Start of RECORDS FOR PROCESSING
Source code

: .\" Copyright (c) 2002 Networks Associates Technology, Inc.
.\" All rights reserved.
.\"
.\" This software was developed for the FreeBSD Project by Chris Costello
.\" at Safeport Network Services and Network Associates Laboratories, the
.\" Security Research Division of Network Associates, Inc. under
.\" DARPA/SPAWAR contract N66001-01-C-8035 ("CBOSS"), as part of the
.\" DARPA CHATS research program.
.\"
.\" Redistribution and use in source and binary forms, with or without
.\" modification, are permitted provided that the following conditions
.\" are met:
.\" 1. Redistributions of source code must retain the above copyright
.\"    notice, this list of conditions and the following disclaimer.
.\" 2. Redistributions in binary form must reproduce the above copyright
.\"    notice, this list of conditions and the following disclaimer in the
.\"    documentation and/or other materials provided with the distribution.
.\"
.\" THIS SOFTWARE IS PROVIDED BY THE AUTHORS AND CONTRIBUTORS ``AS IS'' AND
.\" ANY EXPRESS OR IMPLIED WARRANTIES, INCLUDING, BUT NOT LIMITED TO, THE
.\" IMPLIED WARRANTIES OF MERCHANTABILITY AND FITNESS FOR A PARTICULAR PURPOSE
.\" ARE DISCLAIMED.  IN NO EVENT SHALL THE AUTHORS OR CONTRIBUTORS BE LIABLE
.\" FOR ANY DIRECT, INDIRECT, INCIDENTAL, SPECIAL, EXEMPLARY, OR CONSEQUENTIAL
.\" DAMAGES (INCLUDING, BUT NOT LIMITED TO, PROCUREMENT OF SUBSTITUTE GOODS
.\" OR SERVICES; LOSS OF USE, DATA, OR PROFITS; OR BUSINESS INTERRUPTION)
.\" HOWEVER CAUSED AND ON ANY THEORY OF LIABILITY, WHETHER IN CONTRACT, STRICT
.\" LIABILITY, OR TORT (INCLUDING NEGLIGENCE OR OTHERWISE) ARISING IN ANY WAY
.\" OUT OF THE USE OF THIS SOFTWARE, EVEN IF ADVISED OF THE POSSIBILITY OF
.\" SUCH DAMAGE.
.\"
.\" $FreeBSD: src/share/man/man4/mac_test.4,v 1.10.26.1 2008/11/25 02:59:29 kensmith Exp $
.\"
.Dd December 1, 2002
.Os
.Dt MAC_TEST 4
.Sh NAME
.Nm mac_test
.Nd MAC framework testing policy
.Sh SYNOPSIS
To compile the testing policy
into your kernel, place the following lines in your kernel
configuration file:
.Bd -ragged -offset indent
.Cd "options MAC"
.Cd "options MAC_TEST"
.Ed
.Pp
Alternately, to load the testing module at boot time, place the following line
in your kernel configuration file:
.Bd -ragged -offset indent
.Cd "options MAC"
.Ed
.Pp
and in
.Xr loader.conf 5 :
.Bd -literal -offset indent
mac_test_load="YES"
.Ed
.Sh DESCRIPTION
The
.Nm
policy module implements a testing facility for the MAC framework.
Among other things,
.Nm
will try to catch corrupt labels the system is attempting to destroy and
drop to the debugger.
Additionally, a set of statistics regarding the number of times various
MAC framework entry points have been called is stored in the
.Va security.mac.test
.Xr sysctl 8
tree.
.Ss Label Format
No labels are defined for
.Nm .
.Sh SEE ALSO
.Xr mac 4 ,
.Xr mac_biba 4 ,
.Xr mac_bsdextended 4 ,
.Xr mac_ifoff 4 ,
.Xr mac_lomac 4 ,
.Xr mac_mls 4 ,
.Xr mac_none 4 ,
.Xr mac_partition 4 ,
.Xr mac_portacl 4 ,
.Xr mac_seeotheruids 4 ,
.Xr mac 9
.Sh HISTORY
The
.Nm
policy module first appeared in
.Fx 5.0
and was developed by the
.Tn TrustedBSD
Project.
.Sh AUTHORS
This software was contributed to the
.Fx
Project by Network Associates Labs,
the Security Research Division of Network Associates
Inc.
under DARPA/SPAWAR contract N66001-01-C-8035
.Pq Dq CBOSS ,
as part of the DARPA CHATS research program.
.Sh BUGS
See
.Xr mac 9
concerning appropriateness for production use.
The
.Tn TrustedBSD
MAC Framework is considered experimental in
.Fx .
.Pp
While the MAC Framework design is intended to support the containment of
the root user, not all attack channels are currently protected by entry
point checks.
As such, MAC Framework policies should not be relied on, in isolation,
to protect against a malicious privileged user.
End of RECORDS FOR PROCESSING
* [TRY IT]:
In the records above, how many lines hold the string "place"? Only the number should be given.

* [THE COMPLETED TASK]:
2